In urban areas, lengthy waiting lists for places at public childcare centers, which are said to be excellent, are a serious concern. Even if places are available, there are many problems in terms of operating hours, care for sick children, and other services. Because of this, more and more women hesitate to have children even if they want them. The Japanese government are now spending large budget for childcare policies.

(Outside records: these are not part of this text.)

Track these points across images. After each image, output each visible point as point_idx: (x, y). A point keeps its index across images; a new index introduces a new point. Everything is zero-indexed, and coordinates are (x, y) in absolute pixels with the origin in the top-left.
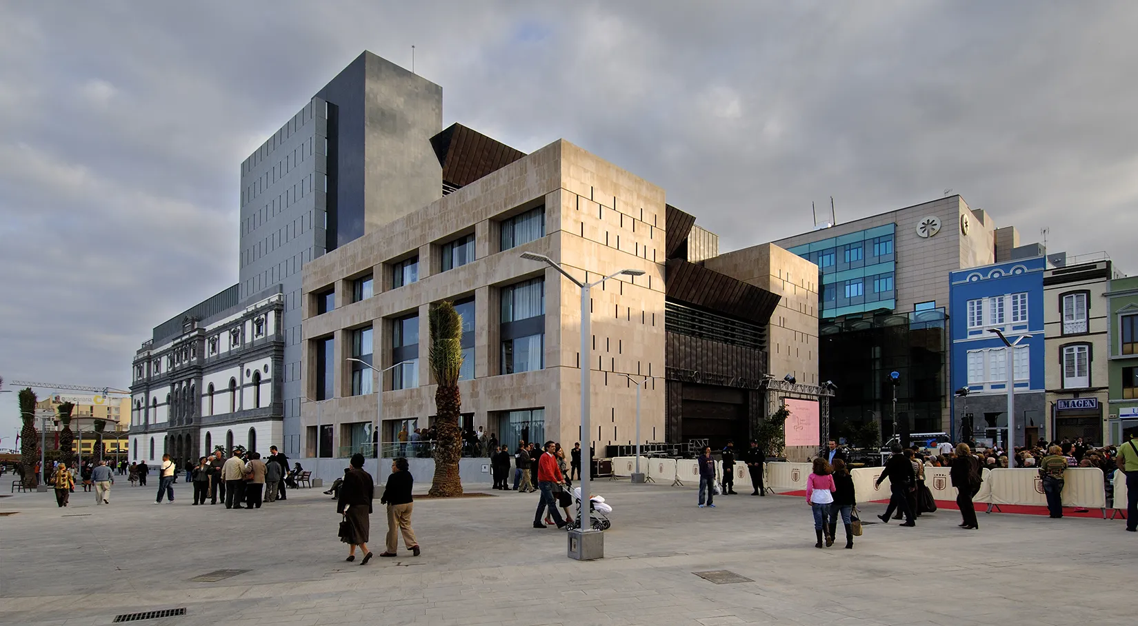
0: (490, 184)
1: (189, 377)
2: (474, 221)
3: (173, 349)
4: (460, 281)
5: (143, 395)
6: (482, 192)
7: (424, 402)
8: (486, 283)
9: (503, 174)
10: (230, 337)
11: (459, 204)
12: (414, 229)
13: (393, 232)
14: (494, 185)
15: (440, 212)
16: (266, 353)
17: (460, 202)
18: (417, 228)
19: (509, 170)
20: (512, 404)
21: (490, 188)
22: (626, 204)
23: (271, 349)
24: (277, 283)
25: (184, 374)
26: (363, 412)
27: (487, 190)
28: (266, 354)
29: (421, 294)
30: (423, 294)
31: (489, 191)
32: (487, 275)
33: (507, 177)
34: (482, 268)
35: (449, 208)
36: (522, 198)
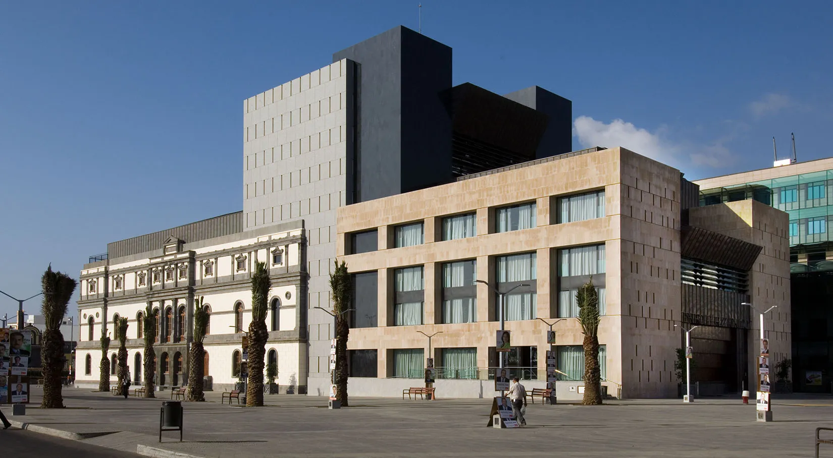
0: (551, 169)
1: (177, 296)
2: (535, 195)
3: (150, 267)
4: (521, 242)
5: (100, 310)
6: (543, 175)
7: (483, 335)
8: (548, 246)
9: (564, 164)
10: (233, 263)
11: (519, 181)
12: (471, 193)
13: (447, 194)
14: (554, 171)
15: (499, 184)
16: (289, 281)
17: (521, 179)
18: (474, 193)
19: (569, 161)
20: (575, 340)
21: (551, 173)
22: (656, 187)
23: (294, 278)
24: (297, 218)
25: (170, 294)
26: (414, 340)
27: (547, 174)
28: (289, 283)
29: (478, 247)
30: (481, 248)
31: (550, 175)
32: (548, 239)
33: (568, 166)
34: (543, 234)
35: (509, 182)
36: (582, 186)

Most of the factors causing Japanese women to delay marriage are beyond the control of public policy. Once they are married, however, we can and should do more to make it financially and emotionally appealing for women to bring children into the world. And social policies should take women’s changing lifestyles and values if they intend to be effective. I believe that creating a gender-equal society where men and women can balance their activities both inside and outside the home promises an environment where all people, regardless of gender, can lead richer lives while enjoying parenting. Many men and some women still believe that women’s social participation is the cause of low birth rate. But if you look at the relationship between labour force participation rate and birth rate among OECD nations, it is clear that the high labour force participation and higher birth rate are correlated. Therefore, achieving gender equality seems to me the only effective answer to declining birth rate.